Researchers in Alberta are running a clinical trial that involves treating some COVID-19 patients with Vitamin D supplements, but the results are not out yet. It's important to not get excited about clinical trials before the results - the fact that a clinical trial alone is happening doesn't confirm anything. We learned that lesson already this pandemic when a certain official advised us to use chloroquine as a treatment. Now, we know that multiple studies have proven that chloroquine makes COVID-19 much worse.

Back to Vitamin D. Researchers from the United Kingdom, Europe and the U.S. published a warning which states that currently “there is no strong scientific evidence to show that very high intakes of Vitamin D will be beneficial in preventing or treating COVID-19." We strongly caution against doses higher than the upper limit and certainly of very high doses of vitamin D unless under personal medical advice/clinical advice by a qualified health professional.” So in short, it would be great if Vitamin D does help with COVID-19; it would be great if anything helped treat COVID-19, but right now, we don’t have enough information to say Vitamin D helps or hurts COVID-19 treatment.  

Then, why do those who have died from COVID-19 have vitamin D deficiencies? 

Well, let’s look at a few factors. First, COVID-19 started in the winter – a time of the year where most of the world runs Vitamin D deficient because we’re staying inside to avoid cold weather. Then, we look at who is dying of COVID-19 at the highest rates – in this case, it’s the elderly. Those who are senior citizens have a variety of health problems (lung, heart, and weight problems) which directly exacerbate the effects of COVID-19. Additionally, the elderly likely spend a lot of time indoors in nursing/seniors’ homes (as we all get a little bit less active as we age). Therefore, the senior population is almost always Vitamin D deficient - pandemic or not. So reflecting on some of the broader factors at play during this pandemic, it’s entirely reasonable to expect that people who are receiving COVID-19 treatment are also low on Vitamin D. 

And now let’s wrap this up.

If sunlight gives us Vitamin D (which is good for us), then why do we wear sunscreen and avoid high levels of UV (which can inhibit our body’s production of Vitamin D)? Where else can we get Vitamin D?

Let's start with how much Vitamin D we actually need. There is no exact number of minutes (as all of our bodies produce Vitamin D differently depending on our skin tone and UVB sensitivity), but most scientists like Dr. Michael Holick at Boston University agree that around 10 minutes of sunlight on our forearms and legs, a few times a week, is sufficient for those with lighter skin tones. Let’s read that again. Ten minutes, a 2-3 times a week, on our forearms and legs. If you have a dark skin tone (i.e. African-American skin), you’ll need a bit longer due to the melanin in your skin.

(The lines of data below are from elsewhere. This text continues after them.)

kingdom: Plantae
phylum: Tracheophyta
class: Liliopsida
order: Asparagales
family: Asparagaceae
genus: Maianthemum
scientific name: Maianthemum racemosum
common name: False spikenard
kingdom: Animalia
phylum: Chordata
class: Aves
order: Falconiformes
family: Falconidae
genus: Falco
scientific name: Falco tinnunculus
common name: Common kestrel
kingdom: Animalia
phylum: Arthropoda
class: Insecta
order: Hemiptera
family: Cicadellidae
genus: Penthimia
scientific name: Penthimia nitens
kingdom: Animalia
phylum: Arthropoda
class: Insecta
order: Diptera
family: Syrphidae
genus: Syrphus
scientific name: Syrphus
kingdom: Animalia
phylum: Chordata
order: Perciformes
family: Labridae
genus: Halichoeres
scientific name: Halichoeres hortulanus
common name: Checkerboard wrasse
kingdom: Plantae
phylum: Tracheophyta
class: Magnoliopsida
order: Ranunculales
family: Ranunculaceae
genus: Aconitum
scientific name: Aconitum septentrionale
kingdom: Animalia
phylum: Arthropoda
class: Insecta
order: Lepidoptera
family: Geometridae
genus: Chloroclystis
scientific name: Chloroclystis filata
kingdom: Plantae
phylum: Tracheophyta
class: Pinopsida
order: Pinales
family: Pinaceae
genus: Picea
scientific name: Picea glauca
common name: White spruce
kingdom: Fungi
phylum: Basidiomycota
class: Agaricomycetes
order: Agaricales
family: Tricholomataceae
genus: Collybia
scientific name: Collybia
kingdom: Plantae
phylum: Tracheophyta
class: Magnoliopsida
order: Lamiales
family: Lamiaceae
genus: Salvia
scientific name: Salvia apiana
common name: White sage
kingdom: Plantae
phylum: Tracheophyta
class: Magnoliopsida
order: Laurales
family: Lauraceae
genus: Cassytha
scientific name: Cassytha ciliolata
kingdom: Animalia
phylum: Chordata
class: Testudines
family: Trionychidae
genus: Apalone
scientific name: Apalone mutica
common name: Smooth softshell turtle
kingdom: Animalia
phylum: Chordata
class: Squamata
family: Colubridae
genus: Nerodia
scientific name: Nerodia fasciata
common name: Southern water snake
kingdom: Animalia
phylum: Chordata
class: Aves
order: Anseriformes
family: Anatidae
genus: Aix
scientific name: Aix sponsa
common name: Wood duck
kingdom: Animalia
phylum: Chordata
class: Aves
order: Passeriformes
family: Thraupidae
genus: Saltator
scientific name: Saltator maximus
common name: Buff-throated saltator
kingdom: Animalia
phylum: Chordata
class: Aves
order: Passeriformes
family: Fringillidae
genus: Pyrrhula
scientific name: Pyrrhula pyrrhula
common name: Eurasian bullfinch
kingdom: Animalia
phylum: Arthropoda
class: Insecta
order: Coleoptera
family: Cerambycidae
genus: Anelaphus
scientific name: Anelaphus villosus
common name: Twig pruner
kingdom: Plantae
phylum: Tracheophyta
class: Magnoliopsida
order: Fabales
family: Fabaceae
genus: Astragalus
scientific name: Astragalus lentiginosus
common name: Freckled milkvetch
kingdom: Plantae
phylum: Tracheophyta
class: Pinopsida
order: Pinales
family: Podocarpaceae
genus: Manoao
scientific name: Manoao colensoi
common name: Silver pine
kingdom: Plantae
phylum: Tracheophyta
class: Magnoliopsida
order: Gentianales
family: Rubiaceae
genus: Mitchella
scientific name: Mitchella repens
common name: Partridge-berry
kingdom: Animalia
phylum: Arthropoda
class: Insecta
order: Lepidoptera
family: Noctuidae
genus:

There is absolutely no justification for baking in the sun or spending lots of time outdoors for the sole purpose of getting Vitamin D.
Here’s what Yale Medicine has to say.
• Our bodies can’t make infinite amounts of Vitamin D after it’s produced the little bit we need to sustain a healthy immune system.
• Too much Vitamin D can lead to Vitamin D poisoning, especially if you’re taking too many Vitamin D supplements.
• Sunburn & skin cancer are far greater risks to our bodies than being Vitamin D deficient.
• Scientists also agree that spending time outside wearing sunscreen will still allow our bodies to produce significant amounts of Vitamin D (since sunscreen doesn’t block 100% of UVB light, some gets through and allows our bodies to produce Vitamin D).

If you’re still concerned, talk to your doctor about getting tested for Vitamin D and potentially supplementing your outdoor activity with supplements or diets high in Vitamin D (i.e. fish). But for now for most of us, it's business as usual. Sunscreen up!